Task item
Copy word for word the lines in the records below, starting at the line with "right hip: (163, 238)" and ending at the line with "right shoulder: (59, 269)". Skip the pictures.

Supplied material
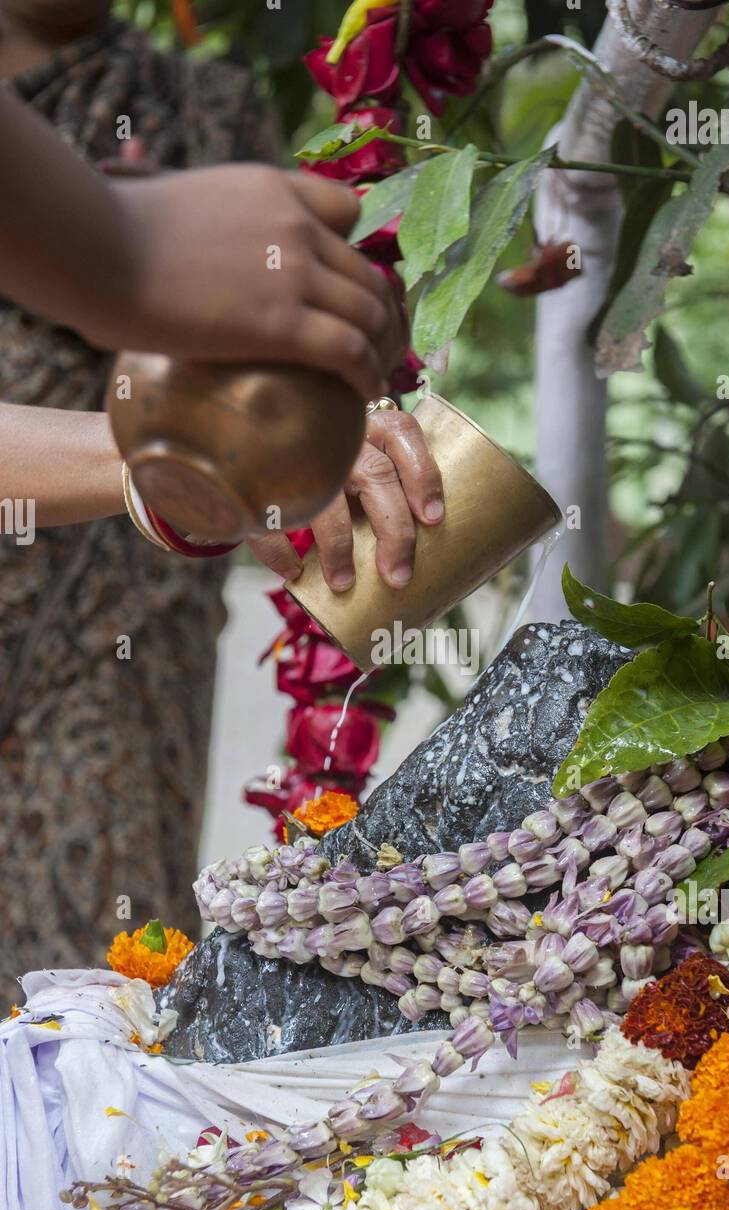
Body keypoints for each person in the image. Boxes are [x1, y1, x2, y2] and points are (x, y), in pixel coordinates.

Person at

* * *

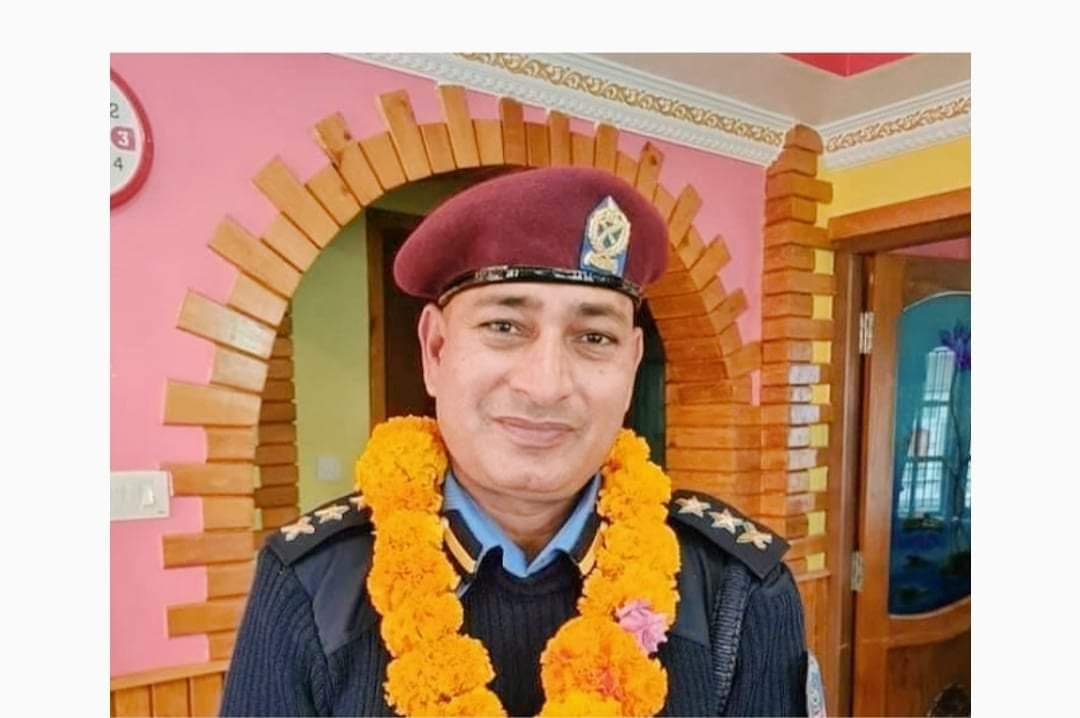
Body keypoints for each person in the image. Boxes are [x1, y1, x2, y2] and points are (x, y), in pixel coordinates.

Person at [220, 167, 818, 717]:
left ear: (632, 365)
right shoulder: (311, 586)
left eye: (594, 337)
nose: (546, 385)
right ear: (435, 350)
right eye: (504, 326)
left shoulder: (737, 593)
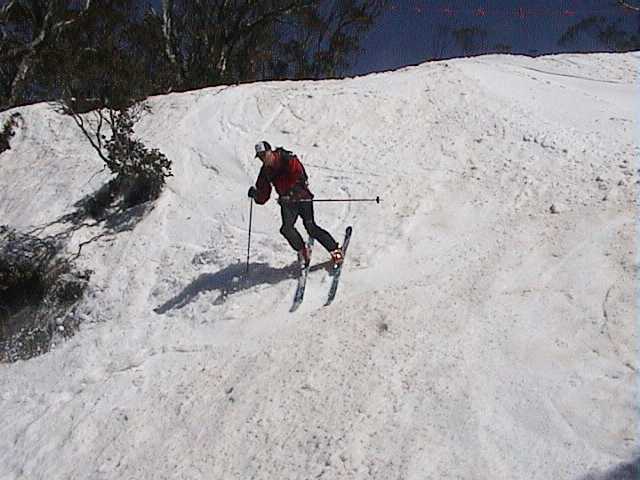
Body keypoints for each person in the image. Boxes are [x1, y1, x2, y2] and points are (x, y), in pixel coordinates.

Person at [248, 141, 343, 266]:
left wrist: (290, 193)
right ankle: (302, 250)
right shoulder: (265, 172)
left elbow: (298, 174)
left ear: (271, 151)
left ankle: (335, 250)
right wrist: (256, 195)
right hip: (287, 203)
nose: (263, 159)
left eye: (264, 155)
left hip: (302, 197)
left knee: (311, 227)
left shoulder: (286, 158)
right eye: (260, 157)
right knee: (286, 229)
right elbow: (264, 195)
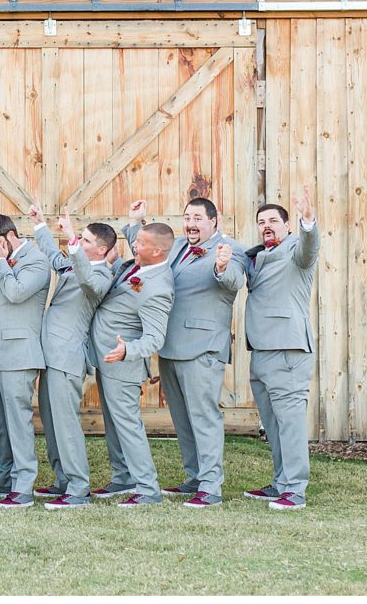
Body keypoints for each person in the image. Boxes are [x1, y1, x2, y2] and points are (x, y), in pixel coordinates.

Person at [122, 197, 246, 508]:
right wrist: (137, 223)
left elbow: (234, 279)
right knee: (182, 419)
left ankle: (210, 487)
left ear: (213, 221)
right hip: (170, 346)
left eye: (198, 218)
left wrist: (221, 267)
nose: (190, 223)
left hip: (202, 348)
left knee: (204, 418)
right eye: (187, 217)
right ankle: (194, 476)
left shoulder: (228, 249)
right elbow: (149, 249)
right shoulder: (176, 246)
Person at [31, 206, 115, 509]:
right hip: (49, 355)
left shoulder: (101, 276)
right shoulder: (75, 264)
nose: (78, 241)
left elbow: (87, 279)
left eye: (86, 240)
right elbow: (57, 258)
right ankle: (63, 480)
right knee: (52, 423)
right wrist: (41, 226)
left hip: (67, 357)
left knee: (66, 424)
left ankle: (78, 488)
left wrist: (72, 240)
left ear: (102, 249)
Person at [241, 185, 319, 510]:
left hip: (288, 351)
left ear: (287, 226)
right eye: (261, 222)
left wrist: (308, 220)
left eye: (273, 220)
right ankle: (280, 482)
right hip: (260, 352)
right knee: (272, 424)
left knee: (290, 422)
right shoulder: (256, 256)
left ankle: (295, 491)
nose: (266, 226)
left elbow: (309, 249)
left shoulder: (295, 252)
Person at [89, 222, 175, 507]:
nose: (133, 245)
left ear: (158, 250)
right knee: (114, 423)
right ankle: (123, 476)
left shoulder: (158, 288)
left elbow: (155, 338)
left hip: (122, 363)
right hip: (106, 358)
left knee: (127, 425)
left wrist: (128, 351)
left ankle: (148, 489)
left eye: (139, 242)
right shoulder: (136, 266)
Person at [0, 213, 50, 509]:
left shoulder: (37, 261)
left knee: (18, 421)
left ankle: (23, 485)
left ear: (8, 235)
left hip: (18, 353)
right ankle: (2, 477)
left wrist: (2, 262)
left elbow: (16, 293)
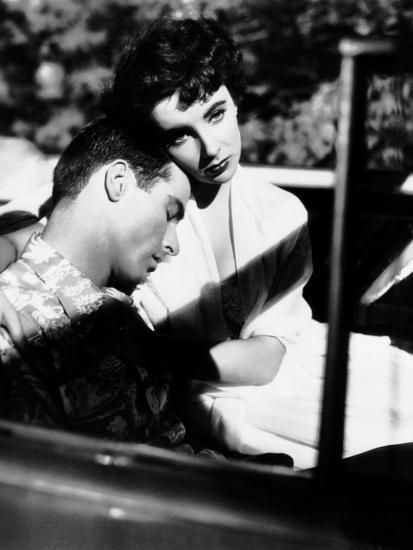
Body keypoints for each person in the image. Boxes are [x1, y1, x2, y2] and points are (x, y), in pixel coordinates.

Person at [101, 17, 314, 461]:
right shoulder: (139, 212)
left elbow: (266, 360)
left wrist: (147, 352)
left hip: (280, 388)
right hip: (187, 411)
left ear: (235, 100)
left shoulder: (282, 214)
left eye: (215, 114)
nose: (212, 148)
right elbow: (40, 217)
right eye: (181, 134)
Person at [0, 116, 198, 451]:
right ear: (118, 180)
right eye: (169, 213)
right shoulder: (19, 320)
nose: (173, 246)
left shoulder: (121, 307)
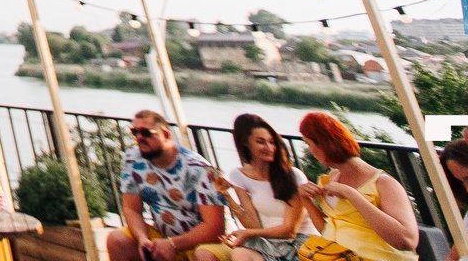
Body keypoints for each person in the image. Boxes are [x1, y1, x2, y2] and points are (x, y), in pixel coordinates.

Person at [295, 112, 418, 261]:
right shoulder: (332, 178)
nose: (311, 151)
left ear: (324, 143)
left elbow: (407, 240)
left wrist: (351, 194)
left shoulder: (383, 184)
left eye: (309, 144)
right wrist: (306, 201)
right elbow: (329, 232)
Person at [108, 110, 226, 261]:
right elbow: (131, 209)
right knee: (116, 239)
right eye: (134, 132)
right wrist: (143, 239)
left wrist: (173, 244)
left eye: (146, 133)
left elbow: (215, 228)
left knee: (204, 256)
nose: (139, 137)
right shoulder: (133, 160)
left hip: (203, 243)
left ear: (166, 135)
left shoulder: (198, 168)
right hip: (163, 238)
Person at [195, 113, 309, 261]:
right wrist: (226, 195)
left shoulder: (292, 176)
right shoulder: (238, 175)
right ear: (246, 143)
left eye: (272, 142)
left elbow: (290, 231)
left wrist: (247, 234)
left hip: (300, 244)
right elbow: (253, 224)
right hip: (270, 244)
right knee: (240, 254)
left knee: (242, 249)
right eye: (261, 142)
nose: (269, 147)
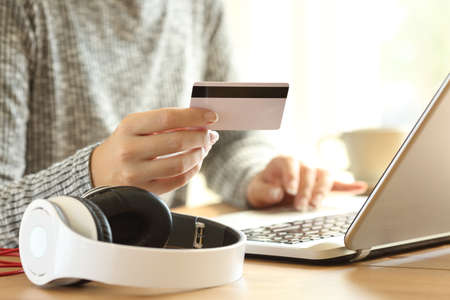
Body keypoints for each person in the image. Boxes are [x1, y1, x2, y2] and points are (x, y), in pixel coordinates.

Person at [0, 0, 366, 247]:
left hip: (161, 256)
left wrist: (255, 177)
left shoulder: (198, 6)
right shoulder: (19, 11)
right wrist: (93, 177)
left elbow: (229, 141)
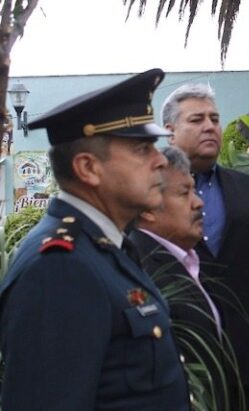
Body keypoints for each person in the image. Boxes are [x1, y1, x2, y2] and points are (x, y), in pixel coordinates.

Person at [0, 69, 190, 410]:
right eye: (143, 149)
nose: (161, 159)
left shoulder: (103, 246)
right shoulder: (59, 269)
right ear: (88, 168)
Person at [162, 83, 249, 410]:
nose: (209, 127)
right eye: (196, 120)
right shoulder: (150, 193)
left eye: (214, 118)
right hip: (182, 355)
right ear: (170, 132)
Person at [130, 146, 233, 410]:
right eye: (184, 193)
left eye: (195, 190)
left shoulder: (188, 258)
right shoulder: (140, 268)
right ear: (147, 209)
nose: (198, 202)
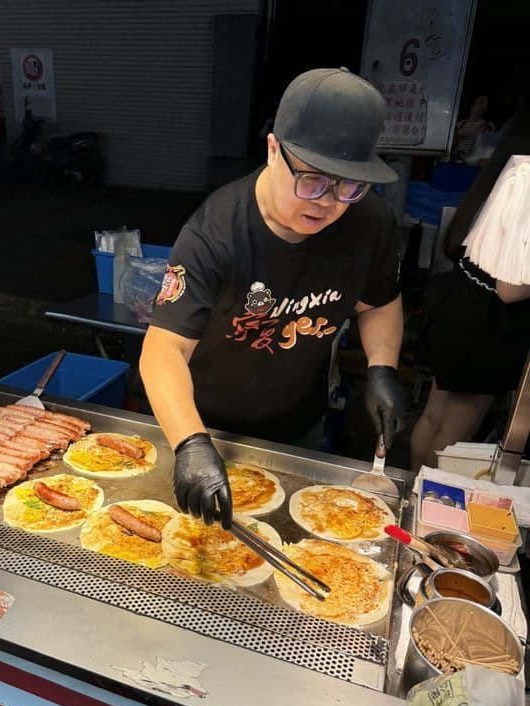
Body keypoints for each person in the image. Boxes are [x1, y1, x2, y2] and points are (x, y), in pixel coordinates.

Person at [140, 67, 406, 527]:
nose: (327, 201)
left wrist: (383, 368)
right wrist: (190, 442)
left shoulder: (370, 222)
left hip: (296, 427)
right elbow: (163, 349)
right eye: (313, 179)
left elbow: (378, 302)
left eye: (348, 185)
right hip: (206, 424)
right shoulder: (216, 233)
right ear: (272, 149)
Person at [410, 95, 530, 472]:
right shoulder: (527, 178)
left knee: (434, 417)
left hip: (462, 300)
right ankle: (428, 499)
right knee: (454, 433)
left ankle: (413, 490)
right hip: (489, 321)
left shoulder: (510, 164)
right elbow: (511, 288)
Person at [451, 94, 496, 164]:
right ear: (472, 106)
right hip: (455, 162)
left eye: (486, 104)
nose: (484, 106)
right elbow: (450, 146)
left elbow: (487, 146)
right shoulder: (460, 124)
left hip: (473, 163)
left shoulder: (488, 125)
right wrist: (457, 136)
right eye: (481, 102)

Exercise solution
right hip: (163, 238)
Person at [195, 113, 309, 261]:
right wrist: (226, 195)
left shoulder: (292, 176)
right shoulder: (238, 175)
right ear: (246, 143)
left eye: (272, 142)
left elbow: (290, 231)
left wrist: (247, 234)
left hip: (300, 244)
right elbow: (253, 224)
right hip: (270, 244)
right knee: (240, 254)
left knee: (242, 249)
right eye: (261, 142)
nose: (269, 147)
Body keypoints for each person in the image. Boxes are [x1, y1, x2, y2] and points are (x, y), in pixel coordinates.

Person at [0, 0, 366, 247]:
left hip: (161, 256)
left wrist: (255, 177)
left shoulder: (198, 6)
right shoulder: (19, 11)
right wrist: (93, 177)
left elbow: (229, 141)
Body keypoints for each person in the image. Boxes are [x1, y1, x2, y2] and points are (x, y), in pixel coordinates.

Person at [0, 69, 190, 410]:
right eye: (143, 149)
nose: (161, 159)
left shoulder: (103, 246)
right shoulder: (59, 269)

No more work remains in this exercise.